Data Sharing Statement

All generated datasets can be obtained by contacting Professor Nan Hu. For reproducibility, our code is available at GitHub: https://github.com/Harkool/Voriconazole.

Ethics Statement

The study was approved by the Ethics Committee of the Third Affiliated Hospital of Soochow University (Approval No. 2023-038) and was conducted in accordance with the Declaration of Helsinki and its later amendments.
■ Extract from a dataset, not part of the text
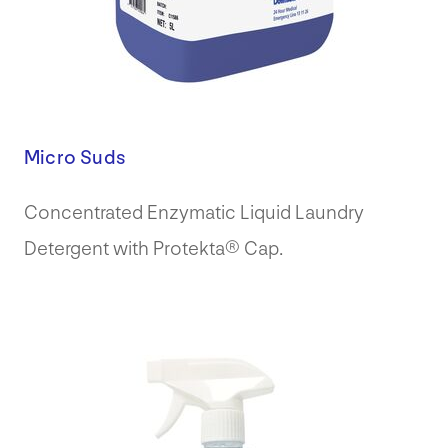
Micro Suds
Concentrated Enzymatic Liquid Laundry
Detergent with Protekta® Cap.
All patient data were anonymized before analysis, and strict confidentiality was maintained throughout the study in accordance with institutional regulations.

Acknowledgments

The authors would like to express gratitude to the Third Affiliated Hospital of Soochow University for providing data and financial support.

Author Contributions

All authors made a significant contribution to the work reported, whether that is in the conception, study design, execution, acquisition of data, analysis and interpretation, or in all these areas; took part in drafting, revising or critically reviewing the article; gave final approval of the version to be published; have agreed on the journal to which the article has been submitted; and agreed to be accountable for all aspects of the work.

Funding

This work was supported by the National Natural Science Foundation of China (82173899), Jiangsu Pharmaceutical Association (H202108, A2021024, Q202202, JY202207, Z04JKM2023E040), Top Talent of Changzhou “The 14th Five-Year Plan” High-Level Health Talents Training Project (2022CZBJ04).

Disclosure

The authors report no conflicts of interest in this work.